> **PROBLEM TO SOLVE**: Work out how many lines in the data that follows contain "labels". Write nothing but the number.

> **TASK MATERIAL**:
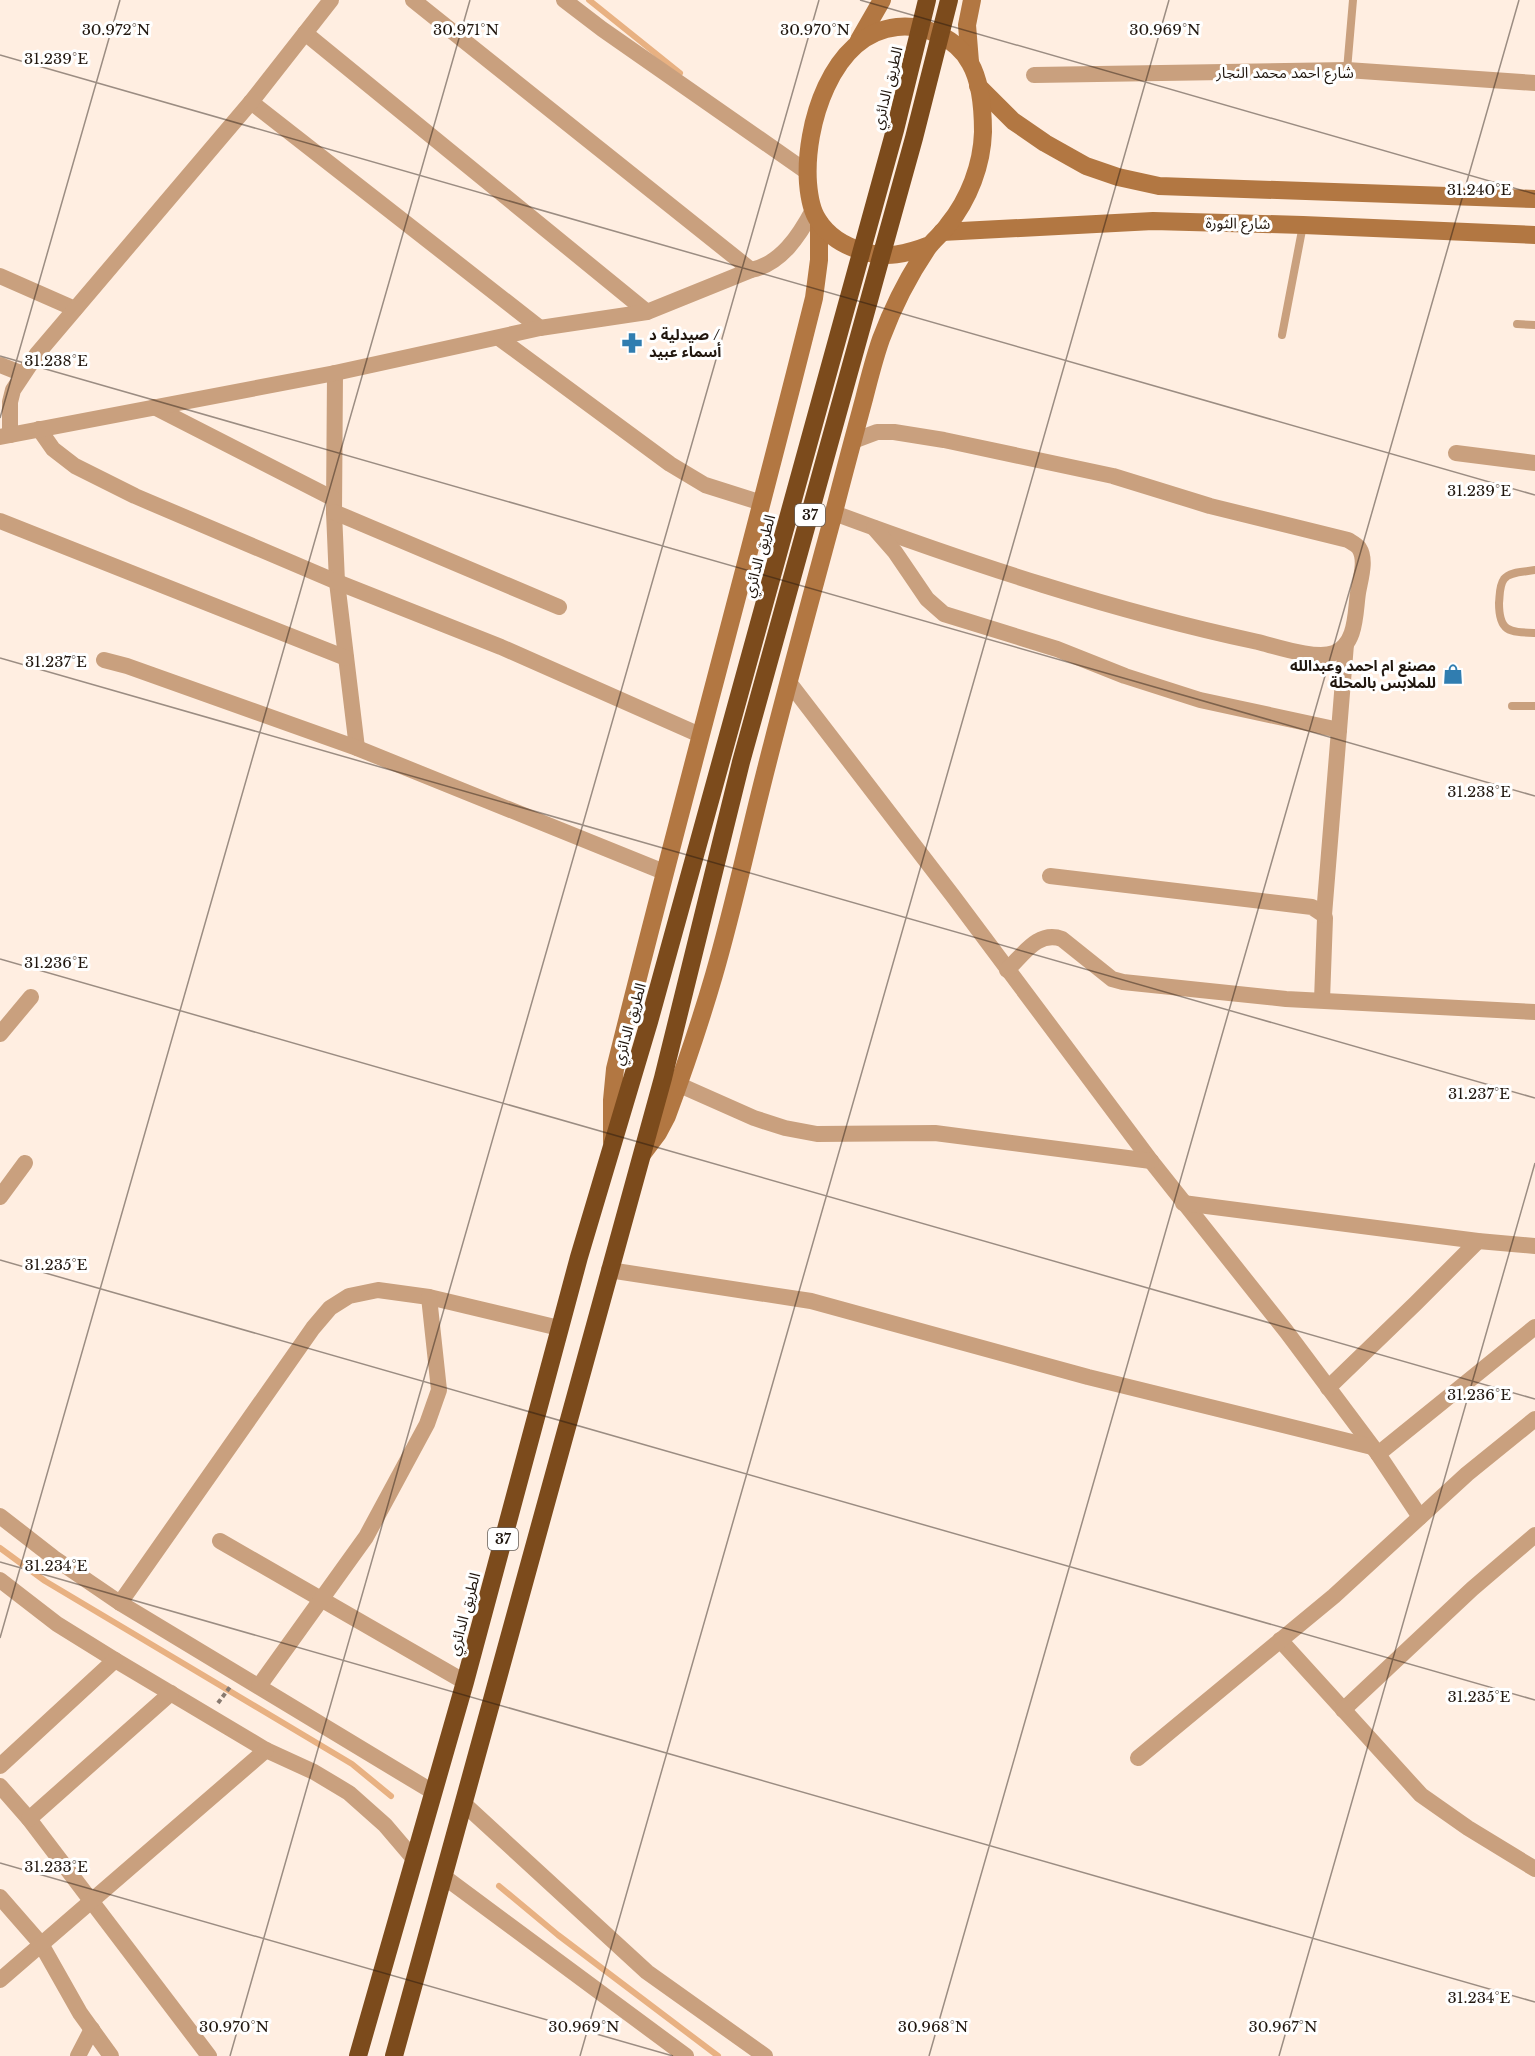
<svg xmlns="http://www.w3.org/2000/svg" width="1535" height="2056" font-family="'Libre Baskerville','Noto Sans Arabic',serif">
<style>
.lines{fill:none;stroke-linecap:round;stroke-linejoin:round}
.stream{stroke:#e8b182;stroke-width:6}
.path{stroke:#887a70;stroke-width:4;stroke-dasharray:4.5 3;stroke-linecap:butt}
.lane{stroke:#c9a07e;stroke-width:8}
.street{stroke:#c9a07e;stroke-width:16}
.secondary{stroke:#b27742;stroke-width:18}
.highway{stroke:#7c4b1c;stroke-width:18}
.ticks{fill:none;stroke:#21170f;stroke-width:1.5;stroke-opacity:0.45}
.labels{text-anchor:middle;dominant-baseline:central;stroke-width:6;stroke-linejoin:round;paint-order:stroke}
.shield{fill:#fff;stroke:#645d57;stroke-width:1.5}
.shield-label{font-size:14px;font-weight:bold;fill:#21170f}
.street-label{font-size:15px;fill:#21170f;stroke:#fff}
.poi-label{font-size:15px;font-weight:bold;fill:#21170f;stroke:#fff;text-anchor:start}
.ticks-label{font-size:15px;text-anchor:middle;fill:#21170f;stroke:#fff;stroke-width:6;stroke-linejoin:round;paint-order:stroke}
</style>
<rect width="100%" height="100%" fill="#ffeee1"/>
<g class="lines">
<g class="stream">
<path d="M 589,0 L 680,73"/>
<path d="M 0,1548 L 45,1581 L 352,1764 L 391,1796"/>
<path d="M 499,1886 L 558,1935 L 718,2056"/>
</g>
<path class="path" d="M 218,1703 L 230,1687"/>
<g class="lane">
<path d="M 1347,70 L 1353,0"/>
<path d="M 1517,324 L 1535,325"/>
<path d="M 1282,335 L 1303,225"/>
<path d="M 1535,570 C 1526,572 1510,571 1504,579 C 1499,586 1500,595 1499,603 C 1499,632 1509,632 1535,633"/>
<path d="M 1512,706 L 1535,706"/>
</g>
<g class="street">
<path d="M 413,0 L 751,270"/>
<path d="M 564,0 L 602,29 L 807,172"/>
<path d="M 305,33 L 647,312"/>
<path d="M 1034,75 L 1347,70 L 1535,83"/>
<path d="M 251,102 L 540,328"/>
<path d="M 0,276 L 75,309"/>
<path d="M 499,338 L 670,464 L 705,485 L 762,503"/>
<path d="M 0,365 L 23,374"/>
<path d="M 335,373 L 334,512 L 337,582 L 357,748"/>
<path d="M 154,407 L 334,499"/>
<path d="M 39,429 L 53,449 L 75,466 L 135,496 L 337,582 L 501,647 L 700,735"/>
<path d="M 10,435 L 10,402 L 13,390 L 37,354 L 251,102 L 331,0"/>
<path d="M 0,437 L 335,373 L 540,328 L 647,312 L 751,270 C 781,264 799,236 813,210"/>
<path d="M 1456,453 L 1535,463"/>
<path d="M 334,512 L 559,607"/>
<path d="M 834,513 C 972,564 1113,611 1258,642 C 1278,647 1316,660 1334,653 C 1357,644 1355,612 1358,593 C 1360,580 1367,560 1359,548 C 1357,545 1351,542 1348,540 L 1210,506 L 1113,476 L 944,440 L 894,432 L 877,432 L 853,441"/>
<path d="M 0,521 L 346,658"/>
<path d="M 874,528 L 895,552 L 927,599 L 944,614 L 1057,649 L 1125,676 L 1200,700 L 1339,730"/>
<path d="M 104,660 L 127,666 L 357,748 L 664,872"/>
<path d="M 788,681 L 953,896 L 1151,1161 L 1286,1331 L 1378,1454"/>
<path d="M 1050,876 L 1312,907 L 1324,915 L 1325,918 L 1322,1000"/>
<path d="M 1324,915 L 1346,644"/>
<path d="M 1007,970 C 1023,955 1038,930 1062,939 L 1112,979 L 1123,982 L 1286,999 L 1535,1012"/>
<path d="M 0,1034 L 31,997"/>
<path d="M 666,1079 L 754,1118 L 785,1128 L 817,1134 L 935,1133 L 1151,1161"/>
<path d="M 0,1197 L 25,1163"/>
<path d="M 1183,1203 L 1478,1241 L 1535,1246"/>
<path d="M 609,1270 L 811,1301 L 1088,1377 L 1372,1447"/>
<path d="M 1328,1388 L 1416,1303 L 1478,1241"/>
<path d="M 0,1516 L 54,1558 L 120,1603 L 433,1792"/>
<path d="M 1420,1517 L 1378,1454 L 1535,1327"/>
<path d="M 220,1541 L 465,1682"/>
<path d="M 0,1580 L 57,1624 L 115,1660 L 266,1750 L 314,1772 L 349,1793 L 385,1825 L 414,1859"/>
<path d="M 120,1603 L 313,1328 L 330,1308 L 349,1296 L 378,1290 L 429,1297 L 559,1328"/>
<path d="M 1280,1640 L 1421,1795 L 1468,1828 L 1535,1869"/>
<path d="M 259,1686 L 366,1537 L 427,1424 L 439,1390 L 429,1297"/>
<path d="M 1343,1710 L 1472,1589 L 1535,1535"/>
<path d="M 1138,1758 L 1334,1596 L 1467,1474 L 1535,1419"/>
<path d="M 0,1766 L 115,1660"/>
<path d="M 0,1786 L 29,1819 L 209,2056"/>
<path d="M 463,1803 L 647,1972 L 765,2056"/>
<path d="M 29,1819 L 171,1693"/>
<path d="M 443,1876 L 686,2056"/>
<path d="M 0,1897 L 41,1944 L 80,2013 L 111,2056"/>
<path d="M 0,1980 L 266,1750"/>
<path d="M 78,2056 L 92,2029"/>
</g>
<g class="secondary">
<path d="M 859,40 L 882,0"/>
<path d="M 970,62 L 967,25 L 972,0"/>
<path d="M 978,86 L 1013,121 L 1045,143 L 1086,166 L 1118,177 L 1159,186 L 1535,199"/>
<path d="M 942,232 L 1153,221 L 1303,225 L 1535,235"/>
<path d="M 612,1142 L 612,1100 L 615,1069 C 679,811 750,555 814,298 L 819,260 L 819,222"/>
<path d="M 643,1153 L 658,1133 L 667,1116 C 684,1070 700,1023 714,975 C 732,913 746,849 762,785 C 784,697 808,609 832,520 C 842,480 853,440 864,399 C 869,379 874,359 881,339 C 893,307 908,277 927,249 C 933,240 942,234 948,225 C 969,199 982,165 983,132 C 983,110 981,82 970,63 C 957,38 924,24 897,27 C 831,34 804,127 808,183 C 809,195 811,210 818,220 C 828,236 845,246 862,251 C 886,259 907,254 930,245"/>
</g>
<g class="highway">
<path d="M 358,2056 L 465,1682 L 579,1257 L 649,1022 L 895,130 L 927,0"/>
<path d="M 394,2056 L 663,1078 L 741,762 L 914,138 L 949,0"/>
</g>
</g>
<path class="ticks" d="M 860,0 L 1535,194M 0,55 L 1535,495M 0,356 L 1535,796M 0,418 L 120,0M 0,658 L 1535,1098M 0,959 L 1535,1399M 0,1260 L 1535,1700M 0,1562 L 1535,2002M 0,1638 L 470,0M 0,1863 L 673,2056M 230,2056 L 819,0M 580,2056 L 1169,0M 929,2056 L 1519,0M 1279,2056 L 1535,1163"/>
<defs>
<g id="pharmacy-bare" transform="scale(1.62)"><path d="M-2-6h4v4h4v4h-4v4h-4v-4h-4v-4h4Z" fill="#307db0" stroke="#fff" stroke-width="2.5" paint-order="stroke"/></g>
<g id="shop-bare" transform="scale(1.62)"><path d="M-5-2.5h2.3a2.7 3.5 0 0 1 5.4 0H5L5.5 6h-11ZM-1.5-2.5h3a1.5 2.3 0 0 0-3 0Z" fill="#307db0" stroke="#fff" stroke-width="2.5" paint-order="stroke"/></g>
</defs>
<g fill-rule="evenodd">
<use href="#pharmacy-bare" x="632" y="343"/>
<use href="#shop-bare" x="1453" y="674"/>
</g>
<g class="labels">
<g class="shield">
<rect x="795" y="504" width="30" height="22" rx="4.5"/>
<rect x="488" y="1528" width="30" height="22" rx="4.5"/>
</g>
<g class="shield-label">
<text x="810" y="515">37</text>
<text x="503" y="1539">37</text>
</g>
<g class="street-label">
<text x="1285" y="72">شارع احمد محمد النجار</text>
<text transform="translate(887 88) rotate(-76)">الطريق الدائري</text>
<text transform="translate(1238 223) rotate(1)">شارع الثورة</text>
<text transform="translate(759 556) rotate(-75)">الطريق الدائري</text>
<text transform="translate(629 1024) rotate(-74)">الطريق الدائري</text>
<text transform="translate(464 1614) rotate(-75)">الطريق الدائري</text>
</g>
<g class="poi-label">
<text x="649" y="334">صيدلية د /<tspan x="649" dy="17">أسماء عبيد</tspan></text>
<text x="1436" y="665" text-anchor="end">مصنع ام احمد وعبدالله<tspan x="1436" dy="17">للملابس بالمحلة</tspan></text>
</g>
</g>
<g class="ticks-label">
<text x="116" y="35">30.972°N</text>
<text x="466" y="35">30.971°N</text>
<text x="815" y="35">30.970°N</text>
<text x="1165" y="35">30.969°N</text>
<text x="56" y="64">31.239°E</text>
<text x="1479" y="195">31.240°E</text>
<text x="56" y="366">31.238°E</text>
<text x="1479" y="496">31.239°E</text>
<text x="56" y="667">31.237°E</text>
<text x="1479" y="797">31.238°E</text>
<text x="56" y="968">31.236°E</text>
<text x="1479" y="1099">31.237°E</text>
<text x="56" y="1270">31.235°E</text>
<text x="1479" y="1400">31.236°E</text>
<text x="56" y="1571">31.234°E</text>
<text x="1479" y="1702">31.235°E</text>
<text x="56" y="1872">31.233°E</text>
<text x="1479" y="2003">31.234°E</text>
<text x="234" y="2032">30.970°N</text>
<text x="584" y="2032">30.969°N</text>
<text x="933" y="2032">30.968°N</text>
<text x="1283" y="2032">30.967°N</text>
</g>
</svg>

> **REPLY**: 2